Author Ron Kness is no longer in the service.

Q: My first husband was killed in Afghanistan while in active duty. I just heard that Post 9/11 GI Bill benefits should be transferred by August 1, 2013. Does this affect survivors? Are there any other educational benefits survivors will need to transfer? Is so, how do I transfer my first husband’s benefits (post 9/11 and/or others) to his children? I can’t find any information online. Thank you so much.

A: The upcoming Post 9/11 GI Bill change in transfer of benefits will not affect you or your children. It only applies to those that are retirement eligible and still serving.
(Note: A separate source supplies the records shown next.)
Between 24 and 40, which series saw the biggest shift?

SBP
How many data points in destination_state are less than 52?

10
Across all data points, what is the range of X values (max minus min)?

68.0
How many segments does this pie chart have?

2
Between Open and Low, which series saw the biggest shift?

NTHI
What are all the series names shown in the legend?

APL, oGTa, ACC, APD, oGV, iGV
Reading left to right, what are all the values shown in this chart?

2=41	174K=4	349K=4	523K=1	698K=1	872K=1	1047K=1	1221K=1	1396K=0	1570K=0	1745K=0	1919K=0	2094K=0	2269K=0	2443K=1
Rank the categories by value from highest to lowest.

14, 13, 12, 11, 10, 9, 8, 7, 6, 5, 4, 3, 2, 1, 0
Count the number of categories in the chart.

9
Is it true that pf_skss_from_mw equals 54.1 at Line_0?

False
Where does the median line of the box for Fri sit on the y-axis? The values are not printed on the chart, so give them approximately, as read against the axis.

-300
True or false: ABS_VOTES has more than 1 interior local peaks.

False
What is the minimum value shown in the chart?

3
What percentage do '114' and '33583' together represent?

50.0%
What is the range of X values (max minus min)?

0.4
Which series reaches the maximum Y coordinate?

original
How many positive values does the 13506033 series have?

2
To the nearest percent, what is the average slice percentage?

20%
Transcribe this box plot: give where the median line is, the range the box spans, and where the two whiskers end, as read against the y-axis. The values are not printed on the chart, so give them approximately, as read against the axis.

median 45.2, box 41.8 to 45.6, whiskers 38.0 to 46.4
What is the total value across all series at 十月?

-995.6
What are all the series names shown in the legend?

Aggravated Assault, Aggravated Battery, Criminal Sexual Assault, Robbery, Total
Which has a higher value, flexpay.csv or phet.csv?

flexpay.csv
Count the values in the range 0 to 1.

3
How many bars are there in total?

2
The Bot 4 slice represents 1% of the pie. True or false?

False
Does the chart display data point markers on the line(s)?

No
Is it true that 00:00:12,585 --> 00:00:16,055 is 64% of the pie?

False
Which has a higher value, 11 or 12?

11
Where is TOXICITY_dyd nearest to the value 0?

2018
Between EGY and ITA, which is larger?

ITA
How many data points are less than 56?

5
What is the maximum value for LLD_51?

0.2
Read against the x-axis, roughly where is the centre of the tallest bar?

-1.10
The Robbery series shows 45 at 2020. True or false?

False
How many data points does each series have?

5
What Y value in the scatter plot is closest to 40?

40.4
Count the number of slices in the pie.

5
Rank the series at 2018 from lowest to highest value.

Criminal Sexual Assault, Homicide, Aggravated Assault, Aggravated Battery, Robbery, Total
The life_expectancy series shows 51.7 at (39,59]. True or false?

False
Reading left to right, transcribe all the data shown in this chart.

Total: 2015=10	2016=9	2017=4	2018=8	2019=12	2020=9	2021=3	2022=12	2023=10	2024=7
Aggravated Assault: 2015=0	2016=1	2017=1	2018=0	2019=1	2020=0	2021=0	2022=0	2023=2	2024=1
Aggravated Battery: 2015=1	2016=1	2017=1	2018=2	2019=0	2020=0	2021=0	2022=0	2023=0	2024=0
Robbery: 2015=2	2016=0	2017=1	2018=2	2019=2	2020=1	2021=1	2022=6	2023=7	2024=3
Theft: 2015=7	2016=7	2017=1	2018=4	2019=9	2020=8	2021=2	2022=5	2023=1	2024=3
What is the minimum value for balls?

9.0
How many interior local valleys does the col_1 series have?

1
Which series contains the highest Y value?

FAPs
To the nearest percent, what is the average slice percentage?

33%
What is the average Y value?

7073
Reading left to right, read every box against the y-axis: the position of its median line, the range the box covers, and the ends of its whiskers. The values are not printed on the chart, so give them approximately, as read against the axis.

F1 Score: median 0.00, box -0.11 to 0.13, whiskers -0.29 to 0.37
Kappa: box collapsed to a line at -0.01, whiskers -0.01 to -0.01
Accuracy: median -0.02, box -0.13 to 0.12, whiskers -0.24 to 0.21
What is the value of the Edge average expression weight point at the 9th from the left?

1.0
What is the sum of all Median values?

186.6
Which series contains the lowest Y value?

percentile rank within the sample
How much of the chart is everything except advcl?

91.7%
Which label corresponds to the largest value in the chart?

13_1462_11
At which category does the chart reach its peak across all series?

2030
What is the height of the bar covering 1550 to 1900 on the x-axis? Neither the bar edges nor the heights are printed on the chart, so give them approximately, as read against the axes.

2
If your husband did not (or was not yet eligible to) transfer benefits to you or your children, then you don’t have any of his GI Bill benefits to use.

However, you most likely do qualify for Chapter 35, which is a GI Bill you should be able to use as a surviving spouse unless you remarry or are remarried and under the age of 57. You and each child should be eligible for up to 44 months of Chapter 35 benefits each that you can use to go to school. To apply, go to the eBenefits website and submit VA Form 22-5490 on yourself and each eligible dependent child.

Your children can start using their benefits at age 18 or upon graduating from high school, whichever is first, and would have to use their benefits by age 26. You, on the other hand as the surviving spouse, have up to 20 years from the date of your husband’s death to use your benefits.

Right now Chapter 35 is paying $987 per month and you have to pay your own tuition, fee and books. While that is not much, it is an opportunity for you to get trained in something that you can use to support yourself. Good luck.